## Brief
Your answer should be the lines below from the one holding "- a contract" through the one holding "- the Board", copied exactly and with nothing else.

The data: Begin

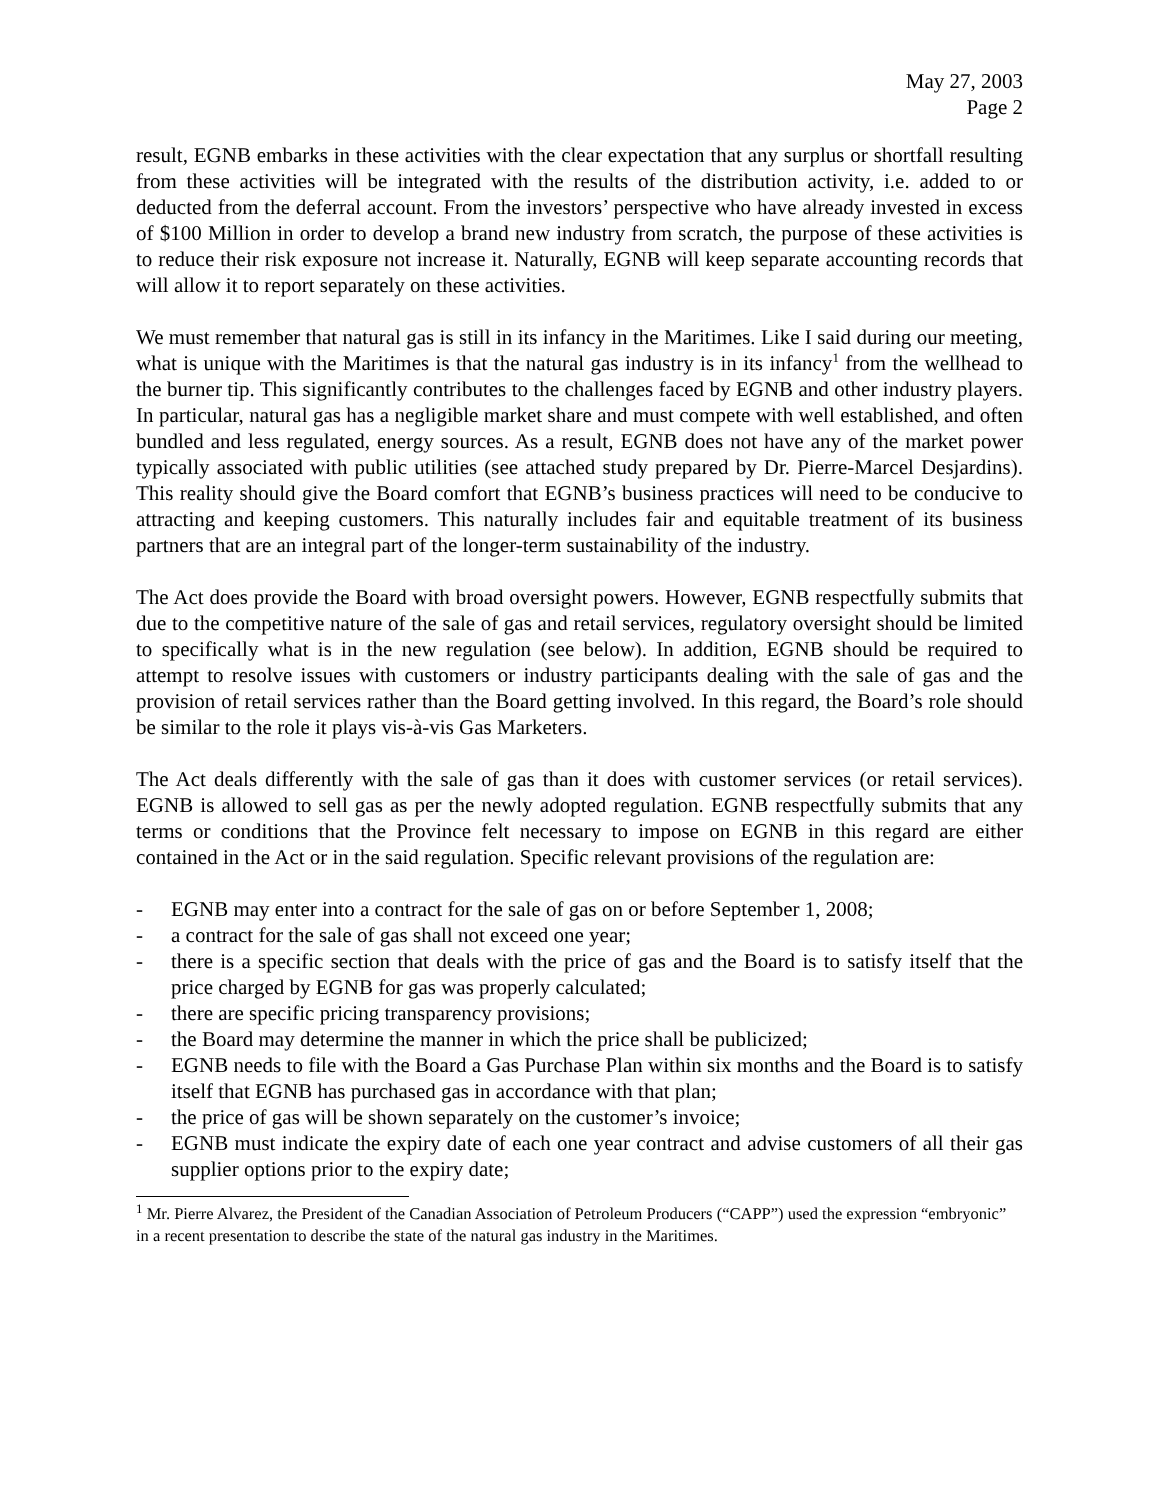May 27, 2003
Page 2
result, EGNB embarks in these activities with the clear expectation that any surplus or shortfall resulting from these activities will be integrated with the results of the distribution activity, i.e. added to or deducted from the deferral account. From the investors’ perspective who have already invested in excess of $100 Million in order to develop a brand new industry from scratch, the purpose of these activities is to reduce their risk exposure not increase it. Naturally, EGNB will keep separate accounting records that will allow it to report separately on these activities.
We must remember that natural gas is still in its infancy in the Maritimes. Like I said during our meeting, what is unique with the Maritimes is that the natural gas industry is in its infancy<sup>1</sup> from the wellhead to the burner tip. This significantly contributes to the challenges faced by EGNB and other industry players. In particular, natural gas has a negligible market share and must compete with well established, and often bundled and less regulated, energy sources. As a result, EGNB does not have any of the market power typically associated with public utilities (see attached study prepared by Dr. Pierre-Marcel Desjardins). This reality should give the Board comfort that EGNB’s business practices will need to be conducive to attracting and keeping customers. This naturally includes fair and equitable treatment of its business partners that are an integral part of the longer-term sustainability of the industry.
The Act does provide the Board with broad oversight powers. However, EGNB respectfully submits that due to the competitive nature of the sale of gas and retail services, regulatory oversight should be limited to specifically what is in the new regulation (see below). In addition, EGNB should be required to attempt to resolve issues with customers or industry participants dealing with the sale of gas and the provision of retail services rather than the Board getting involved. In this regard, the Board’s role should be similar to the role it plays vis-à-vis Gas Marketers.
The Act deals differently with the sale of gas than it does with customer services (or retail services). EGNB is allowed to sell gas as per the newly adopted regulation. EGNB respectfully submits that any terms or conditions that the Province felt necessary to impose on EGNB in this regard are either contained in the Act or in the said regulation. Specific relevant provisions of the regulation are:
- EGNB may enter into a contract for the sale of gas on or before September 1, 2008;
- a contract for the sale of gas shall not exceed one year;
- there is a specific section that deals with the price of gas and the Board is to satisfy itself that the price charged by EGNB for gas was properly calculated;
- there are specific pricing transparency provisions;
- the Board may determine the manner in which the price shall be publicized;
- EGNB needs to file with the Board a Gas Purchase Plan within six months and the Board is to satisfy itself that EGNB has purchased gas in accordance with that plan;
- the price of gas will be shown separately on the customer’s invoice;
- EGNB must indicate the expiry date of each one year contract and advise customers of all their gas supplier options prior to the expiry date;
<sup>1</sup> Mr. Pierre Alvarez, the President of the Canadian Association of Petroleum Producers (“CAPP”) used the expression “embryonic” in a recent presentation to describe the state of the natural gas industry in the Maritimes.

The data: End

## Output of the task
- a contract for the sale of gas shall not exceed one year;
- there is a specific section that deals with the price of gas and the Board is to satisfy itself that the price charged by EGNB for gas was properly calculated;
- there are specific pricing transparency provisions;
- the Board may determine the manner in which the price shall be publicized;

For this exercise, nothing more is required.